Unnamed: 0,month_start,consumption,month,time,trend,detrended,periodic_signal
0,2009-01-01,63238939,1,0.041667,54178590.0,9060345.0,8821133.0
1,2009-02-01,56073378,2,0.125,54098330.0,1975045.0,2806156.0
2,2009-03-01,56519297,3,0.208333,54017880.0,2501417.0,4263811.0
3,2009-04-01,49311414,4,0.291667,53937240.0,-4625822.0,-2611980.0
4,2009-05-01,48437067,5,0.375,53856400.0,-5419335.0,-3867877.0


Now, we'll add both the deterministic and periodic trends to create the final model.

In [30]:
data.loc[:, "final_model"] = data["trend"] + data["periodic_signal"]

data.head()

Unnamed: 0,month_start,consumption,month,time,trend,detrended,periodic_signal,final_model
0,2009-01-01,63238939,1,0.041667,54178590.0,9060345.0,8821133.0,62999730.0
1,2009-02-01,56073378,2,0.125,54098330.0,1975045.0,2806156.0,56904490.0
2,2009-03-01,56519297,3,0.208333,54017880.0,2501417.0,4263811.0,58281690.0
3,2009-04-01,49311414,4,0.291667,53937240.0,-4625822.0,-2611980.0,51325260.0
4,2009-05-01,48437067,5,0.375,53856400.0,-5419335.0,-3867877.0,49988520.0


In [31]:
# Fizualie the original data and predictions
fig = go.Figure()

# Scatter plot for the training data
fig.add_trace(go.Scatter(x=X_train,
                         y=y_train,
                         mode='markers',
                         name='Training data',
                         line=dict(color='Green', width=3, dash='dot')))

# Line plot for the final model fit on the training data
fig.add_trace(go.Scatter(x=X_train,
                         y=data.loc[data['month_start'] < '2023-01-01', :].final_model,
                         name='Final model (training data fit)',
                         line=dict(color='Red', width=3, dash='dot')))

# Scatter plot for the test data
fig.add_trace(go.Scatter(x=X_test,
                         y=y_test,
                         mode='markers',
                         name='Test data',
                         line=dict(color='Yellow', width=3, dash='dot')))

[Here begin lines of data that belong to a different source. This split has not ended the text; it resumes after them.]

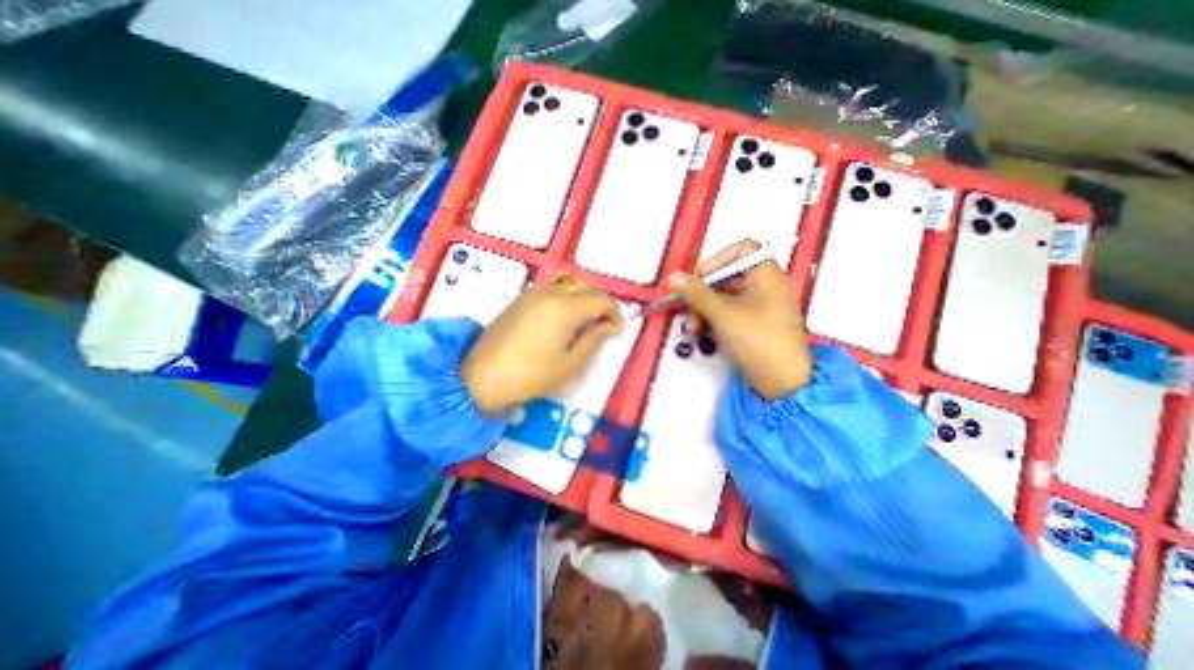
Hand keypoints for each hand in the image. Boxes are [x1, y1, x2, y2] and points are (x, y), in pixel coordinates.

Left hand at [458, 274, 625, 413]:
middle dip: (600, 301)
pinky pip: (552, 288)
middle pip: (585, 286)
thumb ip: (594, 339)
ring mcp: (533, 292)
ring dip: (583, 296)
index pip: (600, 300)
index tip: (618, 328)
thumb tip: (611, 325)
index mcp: (565, 308)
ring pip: (568, 284)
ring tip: (586, 320)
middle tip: (604, 323)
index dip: (614, 312)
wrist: (482, 377)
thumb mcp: (570, 363)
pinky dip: (566, 296)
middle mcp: (550, 293)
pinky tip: (564, 316)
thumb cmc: (531, 375)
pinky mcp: (521, 298)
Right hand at [670, 238, 810, 397]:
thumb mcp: (722, 314)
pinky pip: (728, 313)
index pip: (742, 250)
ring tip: (692, 329)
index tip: (699, 277)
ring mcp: (759, 306)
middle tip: (686, 310)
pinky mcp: (753, 324)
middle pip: (726, 276)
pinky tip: (701, 334)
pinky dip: (712, 319)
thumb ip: (696, 293)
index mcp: (765, 274)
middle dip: (702, 293)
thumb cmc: (757, 339)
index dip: (718, 259)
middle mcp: (764, 285)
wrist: (782, 381)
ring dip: (703, 309)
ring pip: (723, 297)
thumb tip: (673, 277)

# Line plot for the final model predictions on the test data
fig.add_trace(go.Scatter(x=X_test,
                         y=data.loc[data['month_start'] >= '2023-01-01', :].final_model,
                         name='Final Model Predictions',
                         line=dict(color='Orange', width=3, dash='dot')))

# Update layout for better presentation
fig.update_layout(title='Electricity consumption, 2009-2023',
                  xaxis_title='Time',
                  yaxis_title='Consumption',
                  width=1400,
                  height=700)

fig.show()

Let's calculate the RMSE and MAPE of the final fit and compare them with the quadratic fit calculated earlier.

In [32]:
# Extract the final model predictions for the test period
final_test = data[data['month_start'] >= '2023-01-01'].final_model

# Calculate RMSE and MAPE for the final model
rmse_final = (mean_squared_error(y_test, final_test)) ** 0.5
mape_final = mean_absolute_percentage_error(y_test, final_test)

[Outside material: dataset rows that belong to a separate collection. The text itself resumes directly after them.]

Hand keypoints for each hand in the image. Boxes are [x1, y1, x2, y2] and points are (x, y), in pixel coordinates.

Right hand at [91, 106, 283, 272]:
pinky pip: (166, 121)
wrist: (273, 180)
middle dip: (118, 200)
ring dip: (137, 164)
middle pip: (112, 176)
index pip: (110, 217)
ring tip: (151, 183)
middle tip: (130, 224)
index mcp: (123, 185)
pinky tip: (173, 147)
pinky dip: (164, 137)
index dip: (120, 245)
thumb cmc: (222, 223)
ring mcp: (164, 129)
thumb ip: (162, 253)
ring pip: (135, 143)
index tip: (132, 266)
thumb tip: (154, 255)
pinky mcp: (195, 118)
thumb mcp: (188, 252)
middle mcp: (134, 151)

print("The Root Mean Squared Error (RMSE) of the final model is " + str(rmse_final))
print("The Mean Absolute Percentage Error (MAPE) of the final model is " + str(mape_final))

The Root Mean Squared Error (RMSE) of the final model is 1066132.9777233147
The Mean Absolute Percentage Error (MAPE) of the final model is 2.613675799991221


We observe a substantial improvement compared to the quadratic model predictions.

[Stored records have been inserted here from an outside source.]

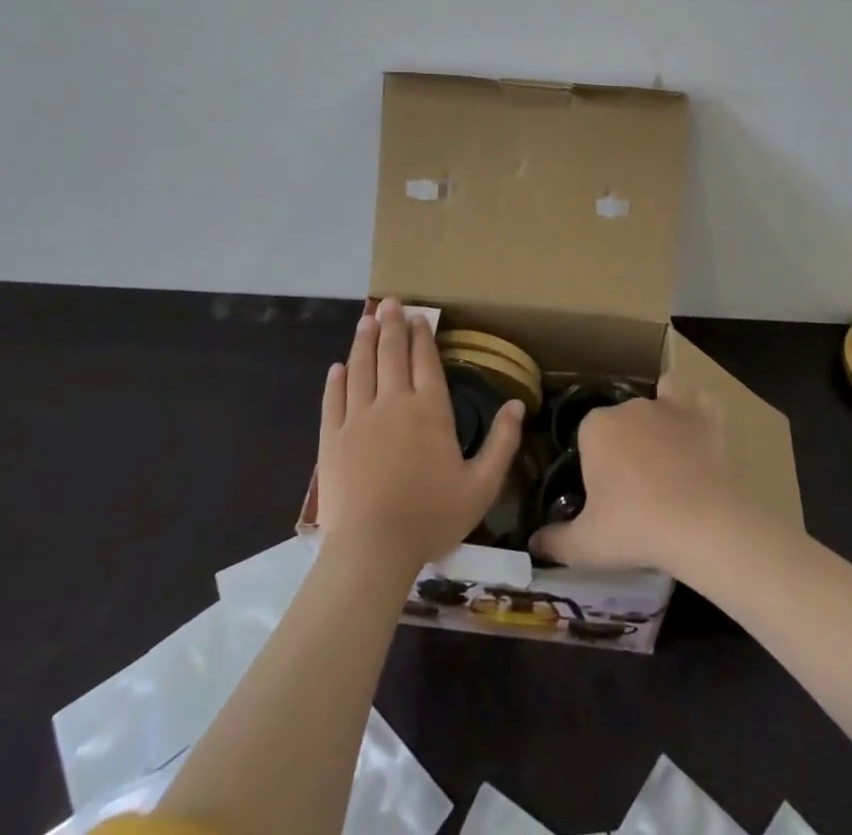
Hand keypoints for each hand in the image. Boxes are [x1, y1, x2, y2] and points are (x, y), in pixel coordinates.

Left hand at [317, 298, 523, 570]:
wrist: (373, 549)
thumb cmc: (432, 517)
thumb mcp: (482, 485)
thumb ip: (502, 442)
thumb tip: (518, 404)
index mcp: (430, 410)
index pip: (425, 361)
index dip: (422, 336)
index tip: (419, 316)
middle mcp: (394, 403)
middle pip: (392, 354)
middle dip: (392, 325)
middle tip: (391, 302)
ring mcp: (359, 419)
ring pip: (361, 368)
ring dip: (364, 341)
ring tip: (366, 320)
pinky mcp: (333, 438)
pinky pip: (334, 400)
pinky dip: (336, 380)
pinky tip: (337, 367)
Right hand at [529, 373, 742, 574]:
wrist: (700, 523)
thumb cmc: (635, 529)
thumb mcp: (585, 545)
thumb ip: (554, 541)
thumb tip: (534, 543)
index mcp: (594, 427)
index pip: (587, 435)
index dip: (595, 462)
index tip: (604, 492)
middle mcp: (628, 406)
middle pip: (620, 419)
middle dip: (624, 443)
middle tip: (635, 486)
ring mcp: (667, 406)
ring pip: (656, 402)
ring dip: (657, 420)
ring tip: (666, 458)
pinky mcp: (703, 413)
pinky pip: (695, 401)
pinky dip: (694, 412)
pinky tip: (695, 432)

While we haven't employed state-of-the-art forecasting methods in this analysis, the compositional approach applied to the 2023 data yielded moderate predictions. The primary focus here was on gaining insights into time series and its fundamental components.

In future analyses, we may explore more advanced forecasting models to enhance prediction accuracy.